AI Infrastructure IPOs: A New Way to Price Tech Platforms
AI infrastructure IPOs are public listings in which companies that build compute, data or connectivity foundations for artificial intelligence position themselves as AI platforms to secure premium tech company valuations and reset IPO investor expectations around growth, capital spending and strategic risk. This framing matters because capital is rotating from traditional infrastructure into AI application and platform stories, and investors are looking for scalable, recurring-revenue businesses that can sit at the center of future AI demand. Instead of emphasising hardware or single products, companies now highlight data centres, networks and software ecosystems as core to their value. The result is a market where orbital connectivity, high-performance databases and AI agents are discussed in the same breath, and where platform narratives can drive higher valuation multiples than those given to conventional aerospace, networking or database vendors.
SpaceX: From Rockets to Orbital AI Platform Story
SpaceX’s IPO filing recasts the company as an AI-enabled infrastructure platform rather than a straightforward aerospace contractor, with Starlink, data centres and orbital compute in focus. The company reported about USD 18.7 billion (approx. RM86.0 billion) in 2025 revenue and a net loss of roughly USD 4.9 billion (approx. RM22.5 billion), and analysts have noted quarterly capital expenditures above USD 10 billion (approx. RM45.9 billion) in Q1 2026, with AI taking the largest share. Starlink, with 10.3 million subscribers and the only profitable segment in the first quarter, anchors this AI platform positioning by providing recurring revenue and a global connectivity footprint. By talking up orbital AI compute infrastructure and space-based data centres, SpaceX is asking investors to value heavy upfront spending like they do in today’s AI infrastructure boom, applying logic used for data centres and chips to rockets and satellites.

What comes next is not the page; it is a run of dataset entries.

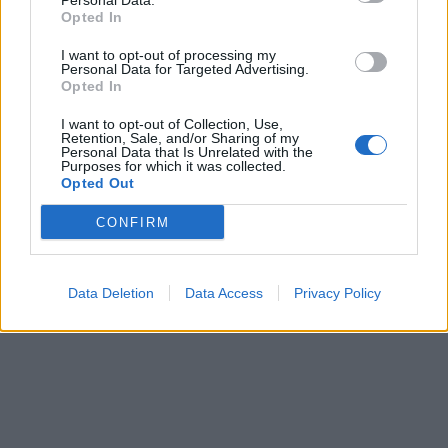
Personal Data.
Opted In
I want to opt-out of processing my
Personal Data for Targeted Advertising.
Opted In
I want to opt-out of Collection, Use,
Στην Βουλή για κύρωση η
Retention, Sale, and/or Sharing of my
Convert Group: Αύξηση
Personal Data that Is Unrelated with the
σύμβαση ΤΧΣ-«Thrivest
του τζίρου κατά 1%
Purposes for which it was collected.
Holdings LTD» για τη
Opted Out
σημείωσαν τα online
συγχώνευση Attica Bank
φαρμακεία το α' εξάμηνο
με Παγκρήτια Τράπεζα
CONFIRM
του 2024
25/07/2024 - 10:19
25/07/2024 - 12:30
Data Deletion
Data Access
Privacy Policy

ClickHouse: Database Infrastructure Riding the AI Agent Wave
ClickHouse shows how database infrastructure can ride the AI agent boom into AI infrastructure IPO territory. The company has surpassed USD 250 million (approx. RM1.15 billion) in annualised revenue run rate, tripling year-over-year, and serves more than 4,000 customers including Anthropic, Meta and Capital One. Its open-source database is designed for massive datasets that AI agents need, while managed cloud services provide most of its commercial income. By acquiring six startups, among them Langfuse for tracking AI agent performance, ClickHouse is building a broader AI data stack rather than staying a standalone database. Hiring a former Snowflake investor relations chief as CFO is a clear signal that public markets are in sight. In this context, ClickHouse’s AI-focused growth story helps it argue for valuations closer to high-growth AI platforms than legacy database providers.

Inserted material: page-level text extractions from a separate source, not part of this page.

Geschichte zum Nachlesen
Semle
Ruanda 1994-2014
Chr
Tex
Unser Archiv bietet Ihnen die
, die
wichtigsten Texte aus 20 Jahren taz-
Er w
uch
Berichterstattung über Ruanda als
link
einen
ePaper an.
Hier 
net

Investor Rotation and New Benchmarks for Tech Company Valuations
Capital is rotating toward AI platforms and away from traditional infrastructure stocks, and that shift is setting new benchmarks for tech company valuations. Investors who once rewarded steady cash flows from hardware or network utilities now pay more attention to AI-adjacent infrastructure that can sit in the critical path of compute and data. SpaceX’s attempt to align itself with the AI infrastructure boom, and ClickHouse’s push to frame its database as essential AI agent infrastructure, both fit this pattern. IPO investor expectations are changing: heavy capital expenditure is more acceptable when attached to scalable AI workloads and recurring software or connectivity revenue. Multiples that once belonged primarily to cloud hyperscalers and chip designers are being tested on space networks and database platforms, effectively expanding what counts as an “AI infrastructure IPO” in the eyes of growth-focused funds.
Strategic AI Platform Positioning Becomes IPO Currency
Across the pipeline of IPO candidates, strategic AI platform positioning is turning into a form of currency. SpaceX blends rockets, satellites, AI models and social media assets into a single narrative about future orbital compute, while ClickHouse emphasises its role in AI agent performance and data processing. Both cases show companies deliberately framing their models around AI to appeal to investors who want exposure to the broader AI stack, not only to finished applications. The trade-off is complexity: investors must evaluate execution risk across hardware, software and services, rather than a single product line. Yet if markets accept these stories, they will extend AI infrastructure-style valuation multiples to businesses that start in launch services or databases but aim to become platforms. That outcome would cement AI narratives as a central driver of IPO pricing and long-term investor expectations.